The last roadless county in the country ended its isolation with the opening of the highway.

"Before the road, eight to 10 villagers took up to a day taking turns carrying a patient on their backs to the county town, which is only 25 km away," Nyima said, adding that today, the journey takes less than an hour.

"In the past, we had to trek for a week to Nyingchi.

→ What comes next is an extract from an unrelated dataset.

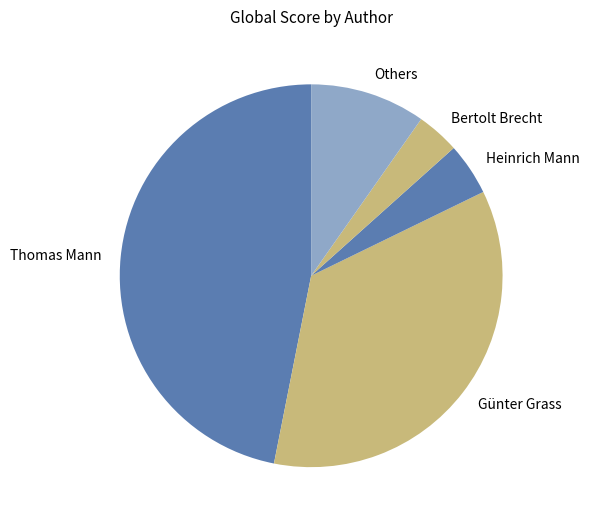

Does any single category account for the majority?

No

On the way, we had to sleep in simple sheds made of palm tree leaves, and we’d always get bitten by leeches," he said. "Between the ages of 15 and 35, I made this journey barefoot many times."

Metog Tsomo, a civil servant with the county government, said the county’s five townships and 45 villages are now all accessible by road, and there are four passenger lines operating between the townships and 20 of the villages.

"So far, the county road network extends for 529 km, including more than 137 km of county roads, 160 km of township roads and about 230 km of village roads," the civil servant said.

By shuttle bus, it takes about six hours and just 180 yuan ($26.85) to travel between Metog and Nyingchi city, a 400 km trip.

"Thanks to road access, young people can work in cities, and bamboo wickerwork and other local specialties can be transported from the mountains and sold," Nyima said.

The per capita disposable income of farmers and herders in Metog county now exceeds 15,000 yuan, and the per capita disposable income of urban residents reached 41,000 yuan last year.

"Now, parents no longer have to accompany their kids to school in Nyingchi," he said.

Monba villagers pick tea leaves on a plantation in Metog. [Photo/China Daily]

With an investment of more than 2 billion yuan, work on the second county-level road project between Metog and Pai township in Manling county began in 2014. It should be completed by September.

Tibet has invested heavily in rural road projects, spending 94 billion yuan on their construction during the 13th Five-Year Plan (2016-20) period, according to the region’s Traffic and Transportation Department. "This investment paid for more than 3,000 road projects, and more than 38,000 km of rural roads were renovated or built during the period," said Feng Zhenzhong, an official with the department.

Thanks to heavy investment, the rural road network extended more than 90,000 km by the end of last year, he added. Between 2016 and 2020, Tibet’s 280 townships and 2,974 villages were linked by paved roads. Now, 94 percent of its townships and 77 percent of its villages are connected by roads.

As passenger bus services in rural areas have increased, the region now has 317 rural passenger lines. With 369 shuttle buses operating in rural areas, 74 counties are now linked by services.

"During the next few years, we will continue to build better roads, operate more passenger lines, and provide faster and more convenient logistic services in rural areas," Feng said.

"We will strive to ensure all the region’s townships and more than 90 percent of its villages have access to paved roads by 2025."